Not that there hadn't been some history of scandal. In 1935, a group of editors were charged with obscenity for publishing Henry Miller's story about the usual excesses of Henry Miller. The issue was promptly confiscated, and the editors' pictures appeared in the paper beneath a story about "the new decadence at Harvard." "Glittering Pie" was published with more dashes than words, but Miller's evocation of the American scene as "drunkenness and vomiting, or breaking of windows and smashing heads" must have been aggravating then. Years later, Robert Bly and some of his friends glommed Eliot's college poems from some old issues they found lying around, and republished the pieces without permission, but so inaccurately that almost no one recognized them anyway.

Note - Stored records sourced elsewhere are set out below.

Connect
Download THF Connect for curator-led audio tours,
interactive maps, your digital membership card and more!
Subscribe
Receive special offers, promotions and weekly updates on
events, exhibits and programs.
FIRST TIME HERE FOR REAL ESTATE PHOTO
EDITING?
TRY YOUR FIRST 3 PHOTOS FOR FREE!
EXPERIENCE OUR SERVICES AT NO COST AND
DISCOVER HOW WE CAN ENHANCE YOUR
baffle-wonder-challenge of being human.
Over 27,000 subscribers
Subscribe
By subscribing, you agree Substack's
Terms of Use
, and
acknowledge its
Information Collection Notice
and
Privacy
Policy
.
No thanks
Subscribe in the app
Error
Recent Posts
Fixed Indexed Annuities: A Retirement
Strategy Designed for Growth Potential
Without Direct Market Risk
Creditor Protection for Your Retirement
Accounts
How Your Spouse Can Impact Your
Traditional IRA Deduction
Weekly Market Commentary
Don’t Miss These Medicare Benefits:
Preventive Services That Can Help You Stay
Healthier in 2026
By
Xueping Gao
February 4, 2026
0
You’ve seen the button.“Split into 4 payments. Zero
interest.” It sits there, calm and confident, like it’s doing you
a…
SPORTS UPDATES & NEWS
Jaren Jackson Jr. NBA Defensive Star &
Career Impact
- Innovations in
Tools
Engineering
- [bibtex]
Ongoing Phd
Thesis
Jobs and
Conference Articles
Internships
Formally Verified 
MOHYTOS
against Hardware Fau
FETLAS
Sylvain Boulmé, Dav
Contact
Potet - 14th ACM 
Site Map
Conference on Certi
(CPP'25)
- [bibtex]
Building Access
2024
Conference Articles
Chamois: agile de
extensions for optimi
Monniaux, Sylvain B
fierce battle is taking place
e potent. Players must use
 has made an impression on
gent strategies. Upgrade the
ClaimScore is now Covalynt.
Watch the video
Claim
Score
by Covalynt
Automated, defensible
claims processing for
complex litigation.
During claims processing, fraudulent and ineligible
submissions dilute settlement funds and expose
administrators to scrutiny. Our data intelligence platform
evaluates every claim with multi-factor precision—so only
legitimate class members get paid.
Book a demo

From the "sluggish excursions into beauty and truth" which characterized the epoch between the Wars, to Bly's annoyed proclamation in 1953 that MOST OF THE POETRY PUBLISHED NOW-A-DAYS IS OLD FASHIONED. The Advocate vacillated between innovation and a nervous caution. A reaction in the fifties against the poetic domination of Eliot was expressed by Peter Viereck in a parody of Prufrock: "Today the women come and go Talking of T.S. Eliot." Jonathan Culler, in his introduction to the Centennial Anthology, described a magazine that had "stayed Georgian ten years too late during the poetic ferment of the twenties"; the poets who found themselves at Harvard after the close of World War II, nearly thirty years later, had no patience with these traditions. Led by William Carlos Williams, poets like Ashbery, Kenneth Koch, and later Frank O'Hara argued over the conventions of American prosody, while Donald Hall insisted that Lowell and Wilbur had become "the poles of energy and elegance on which the poetic world of the fifties turned."

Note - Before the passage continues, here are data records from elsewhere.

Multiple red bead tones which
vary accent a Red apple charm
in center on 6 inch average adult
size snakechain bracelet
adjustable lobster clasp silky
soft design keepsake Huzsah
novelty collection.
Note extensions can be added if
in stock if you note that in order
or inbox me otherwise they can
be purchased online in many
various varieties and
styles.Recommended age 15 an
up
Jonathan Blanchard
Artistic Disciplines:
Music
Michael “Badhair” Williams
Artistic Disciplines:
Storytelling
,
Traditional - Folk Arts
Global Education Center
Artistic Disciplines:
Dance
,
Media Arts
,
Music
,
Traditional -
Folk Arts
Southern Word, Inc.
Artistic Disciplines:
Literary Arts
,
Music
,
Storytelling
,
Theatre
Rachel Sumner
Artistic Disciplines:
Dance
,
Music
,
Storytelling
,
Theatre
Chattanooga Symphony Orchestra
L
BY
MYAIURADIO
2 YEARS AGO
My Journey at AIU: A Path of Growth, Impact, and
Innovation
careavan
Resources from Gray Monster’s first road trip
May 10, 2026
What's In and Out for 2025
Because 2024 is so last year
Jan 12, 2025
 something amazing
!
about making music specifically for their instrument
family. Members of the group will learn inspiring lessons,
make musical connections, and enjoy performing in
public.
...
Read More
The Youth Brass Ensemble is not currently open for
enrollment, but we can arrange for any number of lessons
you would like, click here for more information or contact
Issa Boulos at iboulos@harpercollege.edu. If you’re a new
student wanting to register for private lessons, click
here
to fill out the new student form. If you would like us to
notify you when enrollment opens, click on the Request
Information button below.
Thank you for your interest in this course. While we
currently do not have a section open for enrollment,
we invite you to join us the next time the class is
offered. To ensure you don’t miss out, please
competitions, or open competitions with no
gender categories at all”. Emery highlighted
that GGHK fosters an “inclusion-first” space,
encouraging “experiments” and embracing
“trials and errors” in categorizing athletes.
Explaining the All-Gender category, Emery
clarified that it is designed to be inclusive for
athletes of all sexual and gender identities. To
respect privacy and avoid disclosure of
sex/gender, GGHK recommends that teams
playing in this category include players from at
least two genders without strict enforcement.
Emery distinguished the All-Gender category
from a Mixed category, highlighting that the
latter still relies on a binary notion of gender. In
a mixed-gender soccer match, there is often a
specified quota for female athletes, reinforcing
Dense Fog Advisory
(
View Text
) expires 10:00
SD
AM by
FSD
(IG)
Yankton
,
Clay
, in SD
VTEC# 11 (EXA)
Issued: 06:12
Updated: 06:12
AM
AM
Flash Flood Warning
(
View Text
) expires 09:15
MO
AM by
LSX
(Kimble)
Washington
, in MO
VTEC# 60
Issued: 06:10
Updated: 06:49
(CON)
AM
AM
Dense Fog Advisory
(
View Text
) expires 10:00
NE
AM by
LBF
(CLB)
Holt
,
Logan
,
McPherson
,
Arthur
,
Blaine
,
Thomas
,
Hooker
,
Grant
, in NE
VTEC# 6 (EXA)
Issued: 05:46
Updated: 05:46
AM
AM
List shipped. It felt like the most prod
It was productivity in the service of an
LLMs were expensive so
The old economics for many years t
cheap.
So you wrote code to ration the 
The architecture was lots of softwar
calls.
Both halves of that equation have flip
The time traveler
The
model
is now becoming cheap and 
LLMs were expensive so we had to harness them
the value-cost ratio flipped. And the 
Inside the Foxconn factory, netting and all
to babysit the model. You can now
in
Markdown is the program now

Mysteriously enough, these discussions even then were finding their way into The Advocate more often than any place else: it was a privilege to publish there, and many of the more controversial proselytes for both schools were either editors or regular contributors at the time. Looking back on it all, on James Agee's parody of the Saturday Review. on The Advocate's politics in 1938 when they issued a ballot in Latin from their Bow Street offices, on the memoirs of Eliot haunting the Sanctum with his fin-de-siecle mannerisms, it seems as if this history has been severed from the present. Too much that is heretical has happened since that other age, and it is enough that literature should continue to be possible.

THE Advocate -sponsored readings at Harvard used to involve people like Robert Frost and Marianne Moore: they were events, and everyone in Cambridge attended them. Afterwards, the fortunate literati crowded about the bar in the Sanctum of the Advocate House and listened to performances. Late in the evening, the guest would be solemnly propelled over to the Register, where he signed his name, along with anyone else who was arrogant enough to think they deserved to be recorded as present.

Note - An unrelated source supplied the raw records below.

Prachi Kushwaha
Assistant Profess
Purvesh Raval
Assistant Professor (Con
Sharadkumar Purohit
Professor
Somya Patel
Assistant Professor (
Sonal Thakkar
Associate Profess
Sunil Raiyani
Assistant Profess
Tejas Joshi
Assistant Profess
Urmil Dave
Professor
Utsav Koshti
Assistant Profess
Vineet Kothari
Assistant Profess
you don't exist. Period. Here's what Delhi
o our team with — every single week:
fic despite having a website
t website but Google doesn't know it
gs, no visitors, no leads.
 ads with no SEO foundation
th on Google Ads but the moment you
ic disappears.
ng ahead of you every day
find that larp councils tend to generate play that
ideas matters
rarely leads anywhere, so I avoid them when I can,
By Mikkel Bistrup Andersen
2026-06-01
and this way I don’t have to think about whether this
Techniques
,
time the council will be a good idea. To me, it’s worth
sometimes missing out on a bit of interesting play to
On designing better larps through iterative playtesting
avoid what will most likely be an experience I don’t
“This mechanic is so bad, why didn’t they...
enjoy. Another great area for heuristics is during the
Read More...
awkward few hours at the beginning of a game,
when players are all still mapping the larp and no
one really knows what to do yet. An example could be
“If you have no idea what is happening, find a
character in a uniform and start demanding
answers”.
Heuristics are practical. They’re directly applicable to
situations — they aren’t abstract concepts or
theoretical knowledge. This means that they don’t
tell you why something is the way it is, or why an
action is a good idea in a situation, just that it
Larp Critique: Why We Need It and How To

This is why I realized several months ago that The Advocate is no longer disconnected from reality. It was the first week in October, and Richard Tillinghast was in Cambridge to give a reading. He had lived here for several years while writing his thesis on Robert Lowell, and then had moved out to Berkeley. Now he looked like he was from California. That night he read some poems which had appeared in the San Francisco Oracle, talked a lot about a book written by an Indian, Black Elk, and then a drug poem called "STP." There was a party at the House afterwards. Someone had brought a record player and the music was really loud. People were dancing beneath the plaques on the walls; the medieval table had been pushed aside, the wooden chairs were in a corner. It may be that "Truth fears nothing," but nothing seems to fear truth very much anymore, either.